▸ PROBLEM TO SOLVE
Report how many lines in the following entries contain "Adhes". Nothing else should be given.

[Stored data]
================

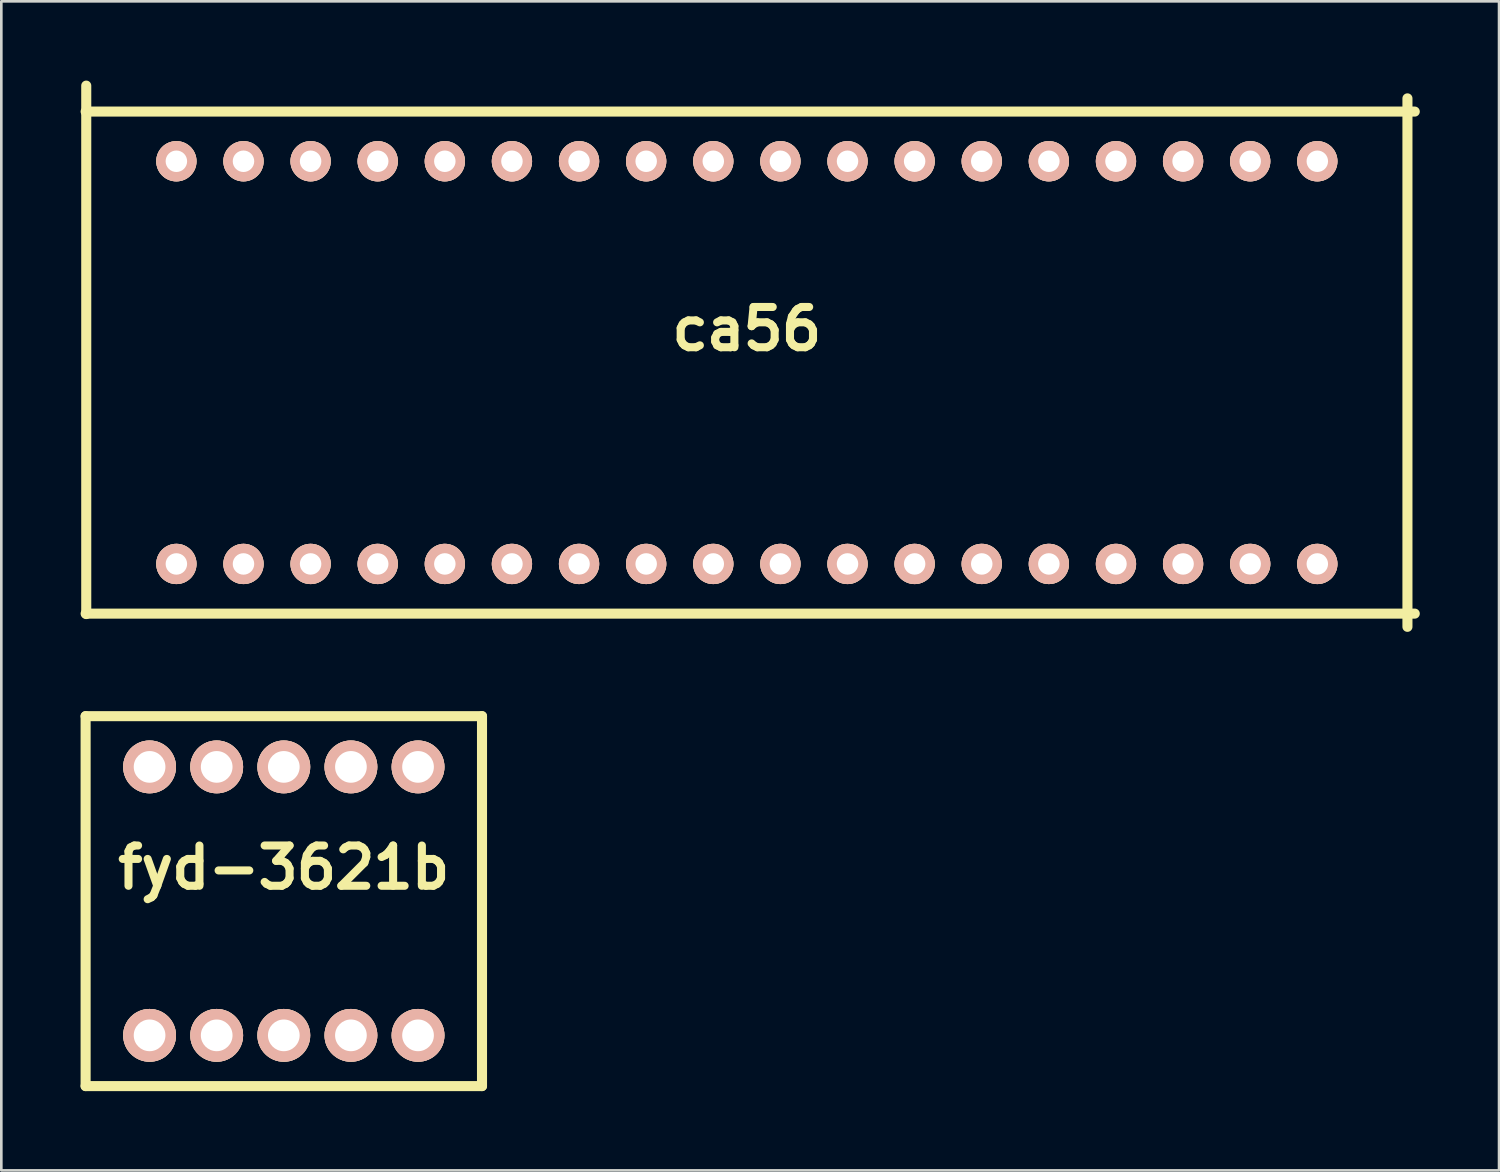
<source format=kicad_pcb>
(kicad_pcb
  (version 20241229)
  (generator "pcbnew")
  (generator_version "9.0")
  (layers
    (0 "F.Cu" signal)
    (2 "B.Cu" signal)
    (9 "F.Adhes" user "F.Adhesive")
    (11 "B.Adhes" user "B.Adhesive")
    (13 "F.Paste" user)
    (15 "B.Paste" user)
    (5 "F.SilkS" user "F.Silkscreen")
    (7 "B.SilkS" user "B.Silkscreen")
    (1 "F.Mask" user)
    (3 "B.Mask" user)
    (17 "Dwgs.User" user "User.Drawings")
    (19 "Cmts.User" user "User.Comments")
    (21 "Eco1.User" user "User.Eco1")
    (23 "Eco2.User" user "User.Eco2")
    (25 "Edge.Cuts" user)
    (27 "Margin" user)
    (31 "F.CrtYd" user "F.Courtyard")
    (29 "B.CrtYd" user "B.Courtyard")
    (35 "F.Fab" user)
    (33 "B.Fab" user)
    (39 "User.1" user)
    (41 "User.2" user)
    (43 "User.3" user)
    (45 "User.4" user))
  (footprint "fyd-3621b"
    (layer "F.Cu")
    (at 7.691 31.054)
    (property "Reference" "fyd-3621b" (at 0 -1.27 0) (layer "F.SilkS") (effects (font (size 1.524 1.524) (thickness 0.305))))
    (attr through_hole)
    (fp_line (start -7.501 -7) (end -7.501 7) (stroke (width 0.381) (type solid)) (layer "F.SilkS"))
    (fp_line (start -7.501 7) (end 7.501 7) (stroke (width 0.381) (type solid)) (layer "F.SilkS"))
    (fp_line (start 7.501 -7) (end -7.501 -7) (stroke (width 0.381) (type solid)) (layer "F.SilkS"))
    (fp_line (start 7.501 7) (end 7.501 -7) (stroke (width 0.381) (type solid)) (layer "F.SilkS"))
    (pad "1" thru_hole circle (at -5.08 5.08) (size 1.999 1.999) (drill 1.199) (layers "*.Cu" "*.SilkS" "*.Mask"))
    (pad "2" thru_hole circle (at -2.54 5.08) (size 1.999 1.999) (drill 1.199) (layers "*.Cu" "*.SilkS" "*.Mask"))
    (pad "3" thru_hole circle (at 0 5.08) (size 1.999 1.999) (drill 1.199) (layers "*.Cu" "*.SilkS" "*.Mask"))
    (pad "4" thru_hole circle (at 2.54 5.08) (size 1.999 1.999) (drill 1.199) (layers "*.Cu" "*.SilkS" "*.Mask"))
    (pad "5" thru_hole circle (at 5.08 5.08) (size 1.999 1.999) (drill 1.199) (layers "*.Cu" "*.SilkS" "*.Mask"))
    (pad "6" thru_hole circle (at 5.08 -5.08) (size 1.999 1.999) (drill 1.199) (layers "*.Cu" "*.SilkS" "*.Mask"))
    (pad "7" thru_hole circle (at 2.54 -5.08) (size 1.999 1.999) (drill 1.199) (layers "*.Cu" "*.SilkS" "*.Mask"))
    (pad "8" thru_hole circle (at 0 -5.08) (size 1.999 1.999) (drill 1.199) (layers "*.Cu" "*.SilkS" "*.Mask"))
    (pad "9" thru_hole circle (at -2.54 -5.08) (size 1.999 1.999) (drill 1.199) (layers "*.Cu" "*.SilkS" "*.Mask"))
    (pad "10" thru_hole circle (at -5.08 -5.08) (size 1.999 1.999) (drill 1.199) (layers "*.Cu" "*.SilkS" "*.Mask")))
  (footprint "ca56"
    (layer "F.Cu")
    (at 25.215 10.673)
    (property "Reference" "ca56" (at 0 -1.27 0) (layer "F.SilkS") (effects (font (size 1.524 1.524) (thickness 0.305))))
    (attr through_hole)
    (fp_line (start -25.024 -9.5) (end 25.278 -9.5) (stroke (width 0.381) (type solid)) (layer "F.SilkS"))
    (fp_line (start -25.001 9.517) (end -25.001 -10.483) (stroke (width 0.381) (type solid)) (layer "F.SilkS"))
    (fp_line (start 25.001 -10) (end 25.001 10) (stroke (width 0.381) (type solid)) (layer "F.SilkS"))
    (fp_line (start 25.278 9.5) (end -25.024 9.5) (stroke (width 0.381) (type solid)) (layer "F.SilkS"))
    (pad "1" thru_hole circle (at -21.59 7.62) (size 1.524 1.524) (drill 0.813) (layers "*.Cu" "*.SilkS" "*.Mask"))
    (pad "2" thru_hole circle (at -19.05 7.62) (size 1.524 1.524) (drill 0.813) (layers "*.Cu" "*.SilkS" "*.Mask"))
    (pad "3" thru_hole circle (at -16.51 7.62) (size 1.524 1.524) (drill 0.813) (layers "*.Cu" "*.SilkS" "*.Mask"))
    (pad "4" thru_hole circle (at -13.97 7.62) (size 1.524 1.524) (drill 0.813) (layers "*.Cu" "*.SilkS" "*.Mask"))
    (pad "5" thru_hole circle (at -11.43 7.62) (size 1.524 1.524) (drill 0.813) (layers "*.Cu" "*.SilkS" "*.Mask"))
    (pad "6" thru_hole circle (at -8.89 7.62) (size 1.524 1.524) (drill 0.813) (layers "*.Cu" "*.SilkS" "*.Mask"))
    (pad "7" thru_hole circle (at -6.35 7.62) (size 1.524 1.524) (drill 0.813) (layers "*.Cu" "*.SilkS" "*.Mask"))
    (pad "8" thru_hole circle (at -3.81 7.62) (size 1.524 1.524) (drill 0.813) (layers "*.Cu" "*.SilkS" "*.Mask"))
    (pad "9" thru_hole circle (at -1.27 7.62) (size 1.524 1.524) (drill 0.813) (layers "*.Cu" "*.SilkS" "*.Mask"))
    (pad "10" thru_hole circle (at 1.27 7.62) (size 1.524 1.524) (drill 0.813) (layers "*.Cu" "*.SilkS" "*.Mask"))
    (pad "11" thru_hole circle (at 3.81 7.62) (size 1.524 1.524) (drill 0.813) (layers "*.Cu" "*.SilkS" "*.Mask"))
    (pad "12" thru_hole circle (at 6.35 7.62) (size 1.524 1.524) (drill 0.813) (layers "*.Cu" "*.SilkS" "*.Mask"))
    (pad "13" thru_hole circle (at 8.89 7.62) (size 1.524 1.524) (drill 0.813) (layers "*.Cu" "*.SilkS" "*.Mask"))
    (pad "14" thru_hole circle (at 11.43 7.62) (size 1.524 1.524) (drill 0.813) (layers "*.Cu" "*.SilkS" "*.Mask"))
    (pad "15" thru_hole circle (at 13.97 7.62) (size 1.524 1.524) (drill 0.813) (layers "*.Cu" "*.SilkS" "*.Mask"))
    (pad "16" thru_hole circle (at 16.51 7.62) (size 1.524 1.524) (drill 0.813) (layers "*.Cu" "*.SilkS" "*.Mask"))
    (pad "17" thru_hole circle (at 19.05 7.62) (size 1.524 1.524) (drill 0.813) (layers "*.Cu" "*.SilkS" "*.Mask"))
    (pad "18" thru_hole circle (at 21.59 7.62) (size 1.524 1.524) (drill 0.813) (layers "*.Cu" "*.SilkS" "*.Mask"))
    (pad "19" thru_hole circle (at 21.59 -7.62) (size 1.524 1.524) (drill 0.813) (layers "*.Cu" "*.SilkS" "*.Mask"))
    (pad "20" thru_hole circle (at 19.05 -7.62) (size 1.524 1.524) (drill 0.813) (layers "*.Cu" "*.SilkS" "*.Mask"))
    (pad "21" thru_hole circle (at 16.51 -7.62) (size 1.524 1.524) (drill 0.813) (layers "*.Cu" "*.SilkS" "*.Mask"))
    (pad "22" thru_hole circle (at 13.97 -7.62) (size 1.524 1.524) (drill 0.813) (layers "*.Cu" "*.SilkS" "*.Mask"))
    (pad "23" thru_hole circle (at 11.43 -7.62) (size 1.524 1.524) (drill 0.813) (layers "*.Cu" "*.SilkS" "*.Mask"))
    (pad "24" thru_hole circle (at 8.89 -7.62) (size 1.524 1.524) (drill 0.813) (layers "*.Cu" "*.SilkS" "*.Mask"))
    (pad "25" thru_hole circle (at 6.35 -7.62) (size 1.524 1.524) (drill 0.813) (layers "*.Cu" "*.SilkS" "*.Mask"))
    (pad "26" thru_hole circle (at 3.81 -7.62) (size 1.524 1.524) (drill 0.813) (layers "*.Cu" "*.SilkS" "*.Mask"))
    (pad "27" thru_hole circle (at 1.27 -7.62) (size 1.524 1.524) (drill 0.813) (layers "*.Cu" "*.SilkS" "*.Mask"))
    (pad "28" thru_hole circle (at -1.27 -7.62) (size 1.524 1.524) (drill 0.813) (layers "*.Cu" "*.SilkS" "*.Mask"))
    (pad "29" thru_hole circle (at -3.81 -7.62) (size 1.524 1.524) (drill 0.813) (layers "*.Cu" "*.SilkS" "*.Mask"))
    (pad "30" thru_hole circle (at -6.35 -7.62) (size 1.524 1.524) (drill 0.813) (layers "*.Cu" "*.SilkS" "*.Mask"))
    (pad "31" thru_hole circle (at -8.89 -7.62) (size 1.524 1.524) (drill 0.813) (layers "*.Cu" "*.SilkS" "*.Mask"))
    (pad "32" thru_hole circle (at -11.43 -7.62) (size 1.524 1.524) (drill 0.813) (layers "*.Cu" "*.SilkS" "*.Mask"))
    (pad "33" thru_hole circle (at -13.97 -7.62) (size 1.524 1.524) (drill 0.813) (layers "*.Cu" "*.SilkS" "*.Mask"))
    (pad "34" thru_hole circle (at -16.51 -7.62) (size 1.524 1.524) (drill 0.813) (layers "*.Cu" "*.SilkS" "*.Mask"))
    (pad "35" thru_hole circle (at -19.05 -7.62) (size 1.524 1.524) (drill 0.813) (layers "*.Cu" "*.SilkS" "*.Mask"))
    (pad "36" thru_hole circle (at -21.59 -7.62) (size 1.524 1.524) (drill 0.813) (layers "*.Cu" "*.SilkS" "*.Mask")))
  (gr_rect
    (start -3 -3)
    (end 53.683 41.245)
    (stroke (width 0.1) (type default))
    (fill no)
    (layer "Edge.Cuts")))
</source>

================

▸ SOLVED EXERCISE
2